Birthday Reviews: Richard A. Lupoff’s “Black Mist”

Birthday Reviews: Richard A. Lupoff’s “Black Mist”

Cover by Nicholas Jainschigg
Cover by Nicholas Jainschigg

Richard Lupoff was born on February 21, 1935. He edited the fanzine Xero, which included articles from Avram Davidson, L. Sprague de Camp, and Roger Ebert. In 1963, Lupoff and his wife, Pat, received a Hugo Award for Best Amateur Magazine for their work. In 2005, a hardcover The Best of Xero would be nominated for a Hugo for Best Related Work.

He published his first novel One Million Centuries, in 1967 and is perhaps best known for Circumpolar! and Circumsolar! Lupoff is not averse to using pseudonyms such as Ova Hamlet or Addison E. Steele. He collaborated on the graphic novel The Adventures of Professor Thintwhistle and His Incredible Aether Flyer with Steve Stiles. Lupoff edited three volumes of short stories he felt should have won the Hugo Award (What If? Volumes 1-3).

“Black Mist” was originally published in the April 1995 issue of Omni Online. Orson Scott Card reprinted it in Black Mist and Other Japanese Futures and Lupoff included it in his collection Claremont Tales. The story was also reprinted in Robert Reginald’s To the Stars—And Beyond: The Second Borgo Press Book of Science Fiction Stories.

ACTIONS TO TAKE:
**1)** Summarize the birthday review of Richard A. Lupoff's "Black Mist" in two sentences.
**2)** Pick up the birthday review of Lupoff's "Black Mist" after its final sentence and keep writing it.

Stored data entries:
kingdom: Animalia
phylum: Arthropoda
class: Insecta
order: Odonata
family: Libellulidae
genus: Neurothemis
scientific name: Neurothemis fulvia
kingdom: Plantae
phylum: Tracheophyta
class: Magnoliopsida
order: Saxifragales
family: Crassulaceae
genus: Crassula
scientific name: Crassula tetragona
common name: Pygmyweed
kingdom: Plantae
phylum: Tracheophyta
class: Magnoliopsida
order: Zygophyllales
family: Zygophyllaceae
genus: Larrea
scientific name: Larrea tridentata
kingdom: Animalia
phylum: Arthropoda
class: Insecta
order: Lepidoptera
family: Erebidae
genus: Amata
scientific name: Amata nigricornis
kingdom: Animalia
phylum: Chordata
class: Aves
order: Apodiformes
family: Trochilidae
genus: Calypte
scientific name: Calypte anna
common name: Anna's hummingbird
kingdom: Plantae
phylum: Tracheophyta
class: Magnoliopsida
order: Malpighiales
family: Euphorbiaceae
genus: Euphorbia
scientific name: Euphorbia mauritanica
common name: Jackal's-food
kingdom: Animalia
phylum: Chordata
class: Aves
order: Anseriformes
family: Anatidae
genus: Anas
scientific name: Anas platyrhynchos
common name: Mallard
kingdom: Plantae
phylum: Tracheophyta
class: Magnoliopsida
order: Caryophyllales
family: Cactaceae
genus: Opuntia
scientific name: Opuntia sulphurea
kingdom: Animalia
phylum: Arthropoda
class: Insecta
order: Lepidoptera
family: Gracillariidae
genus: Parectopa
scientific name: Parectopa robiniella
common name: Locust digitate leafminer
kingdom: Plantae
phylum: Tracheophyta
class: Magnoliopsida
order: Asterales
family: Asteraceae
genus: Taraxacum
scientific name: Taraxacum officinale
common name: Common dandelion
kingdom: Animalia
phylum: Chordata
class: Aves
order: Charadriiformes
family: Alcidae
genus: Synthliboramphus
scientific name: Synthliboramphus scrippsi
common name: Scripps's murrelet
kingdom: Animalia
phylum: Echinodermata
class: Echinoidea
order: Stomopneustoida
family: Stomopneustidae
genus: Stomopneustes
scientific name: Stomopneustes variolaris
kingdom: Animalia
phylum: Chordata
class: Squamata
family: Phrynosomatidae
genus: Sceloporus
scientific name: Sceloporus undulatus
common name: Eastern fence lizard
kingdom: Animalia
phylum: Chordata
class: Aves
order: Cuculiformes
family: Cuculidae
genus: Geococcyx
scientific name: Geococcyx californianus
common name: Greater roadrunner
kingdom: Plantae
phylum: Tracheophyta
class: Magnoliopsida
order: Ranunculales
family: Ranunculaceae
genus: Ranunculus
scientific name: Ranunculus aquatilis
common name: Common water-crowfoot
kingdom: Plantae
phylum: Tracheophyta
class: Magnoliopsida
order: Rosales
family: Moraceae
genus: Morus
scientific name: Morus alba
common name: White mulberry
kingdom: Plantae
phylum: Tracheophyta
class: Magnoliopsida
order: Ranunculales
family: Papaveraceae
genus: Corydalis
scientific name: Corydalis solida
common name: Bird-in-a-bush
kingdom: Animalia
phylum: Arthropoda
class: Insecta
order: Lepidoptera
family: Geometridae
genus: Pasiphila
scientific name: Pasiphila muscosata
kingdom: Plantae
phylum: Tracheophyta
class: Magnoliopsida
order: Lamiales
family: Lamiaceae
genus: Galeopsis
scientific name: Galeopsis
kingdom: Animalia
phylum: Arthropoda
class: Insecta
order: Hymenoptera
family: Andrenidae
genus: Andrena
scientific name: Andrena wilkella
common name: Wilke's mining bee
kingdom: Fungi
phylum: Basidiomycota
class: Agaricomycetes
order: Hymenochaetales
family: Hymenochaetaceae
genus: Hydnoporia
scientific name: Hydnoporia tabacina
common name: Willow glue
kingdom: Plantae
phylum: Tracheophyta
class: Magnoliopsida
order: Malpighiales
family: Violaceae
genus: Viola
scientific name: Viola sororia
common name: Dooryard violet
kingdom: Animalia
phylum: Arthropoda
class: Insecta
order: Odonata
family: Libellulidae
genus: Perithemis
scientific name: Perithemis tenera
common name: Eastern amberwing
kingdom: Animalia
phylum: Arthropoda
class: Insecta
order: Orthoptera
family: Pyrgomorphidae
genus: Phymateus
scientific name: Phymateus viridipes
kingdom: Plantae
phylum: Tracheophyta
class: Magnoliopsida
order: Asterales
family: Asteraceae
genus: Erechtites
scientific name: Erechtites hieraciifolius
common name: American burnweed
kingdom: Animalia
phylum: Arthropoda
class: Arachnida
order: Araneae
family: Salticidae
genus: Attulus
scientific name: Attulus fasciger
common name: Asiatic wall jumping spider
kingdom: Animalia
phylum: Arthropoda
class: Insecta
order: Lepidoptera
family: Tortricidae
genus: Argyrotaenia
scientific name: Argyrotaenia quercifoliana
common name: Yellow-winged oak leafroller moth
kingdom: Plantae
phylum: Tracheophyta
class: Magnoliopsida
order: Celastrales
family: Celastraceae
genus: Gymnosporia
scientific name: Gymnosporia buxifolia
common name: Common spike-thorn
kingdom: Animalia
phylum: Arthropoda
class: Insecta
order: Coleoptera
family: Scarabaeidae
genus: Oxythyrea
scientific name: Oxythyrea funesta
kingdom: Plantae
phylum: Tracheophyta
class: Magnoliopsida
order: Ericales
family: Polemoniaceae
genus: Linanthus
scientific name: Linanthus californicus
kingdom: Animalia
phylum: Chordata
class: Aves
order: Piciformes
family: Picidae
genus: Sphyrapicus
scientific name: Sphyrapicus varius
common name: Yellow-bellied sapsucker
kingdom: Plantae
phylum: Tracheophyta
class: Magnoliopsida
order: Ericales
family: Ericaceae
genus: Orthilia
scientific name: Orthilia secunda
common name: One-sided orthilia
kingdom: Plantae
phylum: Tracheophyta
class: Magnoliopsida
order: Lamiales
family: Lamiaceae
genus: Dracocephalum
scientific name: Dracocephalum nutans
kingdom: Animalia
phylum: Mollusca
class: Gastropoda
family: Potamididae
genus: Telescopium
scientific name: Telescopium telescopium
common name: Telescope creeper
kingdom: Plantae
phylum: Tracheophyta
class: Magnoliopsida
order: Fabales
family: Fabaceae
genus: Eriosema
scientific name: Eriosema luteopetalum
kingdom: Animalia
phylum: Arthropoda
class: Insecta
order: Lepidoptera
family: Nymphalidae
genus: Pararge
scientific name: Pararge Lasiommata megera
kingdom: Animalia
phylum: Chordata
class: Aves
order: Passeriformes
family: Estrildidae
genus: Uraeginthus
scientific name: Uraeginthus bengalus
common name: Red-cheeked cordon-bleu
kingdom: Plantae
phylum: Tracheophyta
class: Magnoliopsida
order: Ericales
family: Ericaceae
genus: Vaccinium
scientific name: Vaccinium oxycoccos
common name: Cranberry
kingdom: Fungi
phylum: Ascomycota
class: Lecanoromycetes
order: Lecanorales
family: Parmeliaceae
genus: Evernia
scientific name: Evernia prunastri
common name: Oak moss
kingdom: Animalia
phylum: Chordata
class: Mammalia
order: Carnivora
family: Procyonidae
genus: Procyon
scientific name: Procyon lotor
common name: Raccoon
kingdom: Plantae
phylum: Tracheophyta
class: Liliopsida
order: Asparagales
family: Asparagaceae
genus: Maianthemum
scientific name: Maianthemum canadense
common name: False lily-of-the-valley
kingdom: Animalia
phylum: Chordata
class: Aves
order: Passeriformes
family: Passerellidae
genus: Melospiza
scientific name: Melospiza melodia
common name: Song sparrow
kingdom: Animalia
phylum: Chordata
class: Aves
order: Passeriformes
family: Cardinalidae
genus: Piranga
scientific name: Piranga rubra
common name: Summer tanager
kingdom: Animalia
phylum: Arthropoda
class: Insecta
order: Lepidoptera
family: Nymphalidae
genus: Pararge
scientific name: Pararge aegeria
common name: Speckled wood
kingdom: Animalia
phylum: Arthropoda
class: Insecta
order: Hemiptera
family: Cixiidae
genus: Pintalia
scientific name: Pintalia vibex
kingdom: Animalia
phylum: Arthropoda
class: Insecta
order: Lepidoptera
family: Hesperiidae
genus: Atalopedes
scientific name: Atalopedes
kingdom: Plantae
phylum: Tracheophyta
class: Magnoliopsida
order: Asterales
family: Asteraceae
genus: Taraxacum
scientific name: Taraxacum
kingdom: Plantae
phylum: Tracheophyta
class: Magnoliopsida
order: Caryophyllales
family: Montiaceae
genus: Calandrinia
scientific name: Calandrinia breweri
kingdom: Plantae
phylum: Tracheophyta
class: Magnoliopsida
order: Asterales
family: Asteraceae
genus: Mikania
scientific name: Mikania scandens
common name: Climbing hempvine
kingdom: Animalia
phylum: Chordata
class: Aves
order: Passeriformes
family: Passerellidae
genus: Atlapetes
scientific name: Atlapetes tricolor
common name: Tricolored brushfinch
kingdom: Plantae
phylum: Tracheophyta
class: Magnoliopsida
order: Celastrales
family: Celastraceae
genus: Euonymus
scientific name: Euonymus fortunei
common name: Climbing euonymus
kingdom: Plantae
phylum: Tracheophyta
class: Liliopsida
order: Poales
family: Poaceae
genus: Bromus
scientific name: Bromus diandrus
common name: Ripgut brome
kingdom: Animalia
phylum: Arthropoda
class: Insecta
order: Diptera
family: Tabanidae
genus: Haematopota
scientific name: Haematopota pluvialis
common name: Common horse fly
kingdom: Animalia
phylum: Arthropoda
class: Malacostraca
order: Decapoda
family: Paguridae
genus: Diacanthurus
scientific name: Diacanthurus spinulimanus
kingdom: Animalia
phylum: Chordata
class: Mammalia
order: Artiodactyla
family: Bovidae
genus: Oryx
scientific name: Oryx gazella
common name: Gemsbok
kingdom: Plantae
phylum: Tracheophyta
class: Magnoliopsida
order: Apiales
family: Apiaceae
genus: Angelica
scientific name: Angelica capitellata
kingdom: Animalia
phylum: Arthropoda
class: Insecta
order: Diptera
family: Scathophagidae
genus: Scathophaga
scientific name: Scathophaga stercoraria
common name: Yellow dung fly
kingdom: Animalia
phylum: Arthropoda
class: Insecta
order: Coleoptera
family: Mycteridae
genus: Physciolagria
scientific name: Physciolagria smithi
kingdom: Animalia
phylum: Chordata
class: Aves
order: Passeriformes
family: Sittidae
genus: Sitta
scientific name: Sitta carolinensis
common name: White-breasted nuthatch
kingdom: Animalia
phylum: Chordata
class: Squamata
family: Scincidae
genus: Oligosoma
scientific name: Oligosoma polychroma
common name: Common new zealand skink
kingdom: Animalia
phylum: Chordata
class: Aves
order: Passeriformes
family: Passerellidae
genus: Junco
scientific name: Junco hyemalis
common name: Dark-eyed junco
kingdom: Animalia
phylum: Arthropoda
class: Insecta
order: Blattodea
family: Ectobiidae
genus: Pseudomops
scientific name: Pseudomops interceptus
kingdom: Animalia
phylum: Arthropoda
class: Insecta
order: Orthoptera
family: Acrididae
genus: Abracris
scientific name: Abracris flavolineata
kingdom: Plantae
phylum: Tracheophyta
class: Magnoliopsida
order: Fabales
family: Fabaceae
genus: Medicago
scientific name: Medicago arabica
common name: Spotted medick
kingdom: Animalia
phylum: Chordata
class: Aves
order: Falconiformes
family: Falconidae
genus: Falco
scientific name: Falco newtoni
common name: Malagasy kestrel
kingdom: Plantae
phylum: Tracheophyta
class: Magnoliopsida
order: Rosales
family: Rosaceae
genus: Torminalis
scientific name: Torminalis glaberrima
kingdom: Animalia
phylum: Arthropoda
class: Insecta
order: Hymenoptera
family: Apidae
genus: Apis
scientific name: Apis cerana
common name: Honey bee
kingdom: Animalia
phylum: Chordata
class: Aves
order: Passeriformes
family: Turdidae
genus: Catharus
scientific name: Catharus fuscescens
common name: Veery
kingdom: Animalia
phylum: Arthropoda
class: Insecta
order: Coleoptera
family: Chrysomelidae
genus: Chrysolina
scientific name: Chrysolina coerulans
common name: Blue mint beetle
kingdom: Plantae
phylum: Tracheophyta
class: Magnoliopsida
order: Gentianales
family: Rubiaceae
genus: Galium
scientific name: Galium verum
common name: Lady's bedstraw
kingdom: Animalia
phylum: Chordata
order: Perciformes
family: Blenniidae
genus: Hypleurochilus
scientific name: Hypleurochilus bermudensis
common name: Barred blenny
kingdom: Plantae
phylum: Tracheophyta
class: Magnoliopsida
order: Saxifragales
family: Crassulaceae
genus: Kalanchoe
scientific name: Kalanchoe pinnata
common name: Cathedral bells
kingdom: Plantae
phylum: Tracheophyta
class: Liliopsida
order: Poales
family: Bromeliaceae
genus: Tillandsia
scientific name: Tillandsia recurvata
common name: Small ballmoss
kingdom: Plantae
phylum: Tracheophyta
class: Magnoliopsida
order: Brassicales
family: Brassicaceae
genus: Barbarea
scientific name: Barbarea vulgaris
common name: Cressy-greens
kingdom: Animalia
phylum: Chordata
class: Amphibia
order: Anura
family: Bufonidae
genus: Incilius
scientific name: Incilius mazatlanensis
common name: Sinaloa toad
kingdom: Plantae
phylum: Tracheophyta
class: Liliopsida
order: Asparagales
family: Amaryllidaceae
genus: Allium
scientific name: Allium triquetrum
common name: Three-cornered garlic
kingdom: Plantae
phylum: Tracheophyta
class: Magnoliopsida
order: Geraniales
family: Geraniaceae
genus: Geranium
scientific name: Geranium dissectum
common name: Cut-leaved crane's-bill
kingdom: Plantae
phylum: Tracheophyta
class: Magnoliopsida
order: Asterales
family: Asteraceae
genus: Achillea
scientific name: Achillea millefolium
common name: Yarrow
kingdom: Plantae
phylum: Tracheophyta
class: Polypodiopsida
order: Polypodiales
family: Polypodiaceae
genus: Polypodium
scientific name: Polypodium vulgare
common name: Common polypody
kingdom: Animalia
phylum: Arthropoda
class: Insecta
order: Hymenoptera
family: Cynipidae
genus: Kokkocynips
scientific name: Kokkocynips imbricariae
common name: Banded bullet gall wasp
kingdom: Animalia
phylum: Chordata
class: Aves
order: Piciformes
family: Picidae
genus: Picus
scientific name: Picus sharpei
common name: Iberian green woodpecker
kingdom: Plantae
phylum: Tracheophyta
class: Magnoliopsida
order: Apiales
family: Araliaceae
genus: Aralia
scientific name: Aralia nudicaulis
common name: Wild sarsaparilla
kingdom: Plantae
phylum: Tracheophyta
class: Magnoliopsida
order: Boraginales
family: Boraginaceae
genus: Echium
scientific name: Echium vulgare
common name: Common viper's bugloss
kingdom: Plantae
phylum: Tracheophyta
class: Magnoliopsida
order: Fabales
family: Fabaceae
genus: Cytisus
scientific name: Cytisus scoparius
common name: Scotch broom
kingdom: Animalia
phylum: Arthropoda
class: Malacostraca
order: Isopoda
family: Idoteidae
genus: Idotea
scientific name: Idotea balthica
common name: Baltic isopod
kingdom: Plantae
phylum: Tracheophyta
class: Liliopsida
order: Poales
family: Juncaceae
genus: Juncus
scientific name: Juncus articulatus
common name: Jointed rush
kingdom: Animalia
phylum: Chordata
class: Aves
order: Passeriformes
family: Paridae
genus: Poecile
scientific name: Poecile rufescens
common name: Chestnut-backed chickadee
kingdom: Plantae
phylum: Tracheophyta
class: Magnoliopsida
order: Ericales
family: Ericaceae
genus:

OUTPUTS IN ORDER:
**1)** Richard Lupoff, born on February 21, 1935, edited the fanzine Xero, which earned him and his wife, Pat, a Hugo Award for Best Amateur Magazine in 1963, and he went on to publish novels including One Million Centuries, Circumpolar! and Circumsolar! His story "Black Mist" first appeared in the April 1995 issue of Omni Online and was later reprinted in Orson Scott Card's Black Mist and Other Japanese Futures, in Lupoff's collection Claremont Tales, and in Robert Reginald's To the Stars—And Beyond.

**2)**
Many stories set in the far future of space exploration select a human culture and have them expand into space, as L. Sprague de Camp did with his Viagens Interplanetary series. Often these space-faring cultures have little to do with the original terrestrial country beyond nomenclature. In “Black Mist” Lupoff has postulated a future in which Japan has taken over planetary exploration after the United States and Russia’s programs have collapsed.

The Japanese are attempting to terraform Mars and part of that effort takes place from a small outpost on Phobos. Not only do Japanese ideas of honor and caste play a big role in the story, but other aspects of Japanese society are interwoven and provide an integral part of the plot. “Black Mist” opens with a lowly kitchen worker, Jiricho Toshikawa, discovering the murdered body of a scientists on Phobos. When the body disappears, the head of operations on Mars sends his friend Hajimi Ino to investigate the disappearance.

Science fiction has long been open to combination with mystery, and Ino serves as an investigator into the crime, interviewing the suspects and coming to his conclusions while dealing with the alien, and dangerous, landscape of Phobos. Although there are a limited number of suspects, Lupoff provides misdirection and red herrings to make the story more complex and satisfying. Furthermore, Ino is not depicted as a omnipotent detective, but suffers his failures and set backs that not only endanger himself, but those with whom he is working. Lupoff’s Japanese future is interesting enough that additional stories about Hajimi Ino would be welcome.

Reprint reviewed in the collection Claremont Tales, Golden Gryphon Press, 2001.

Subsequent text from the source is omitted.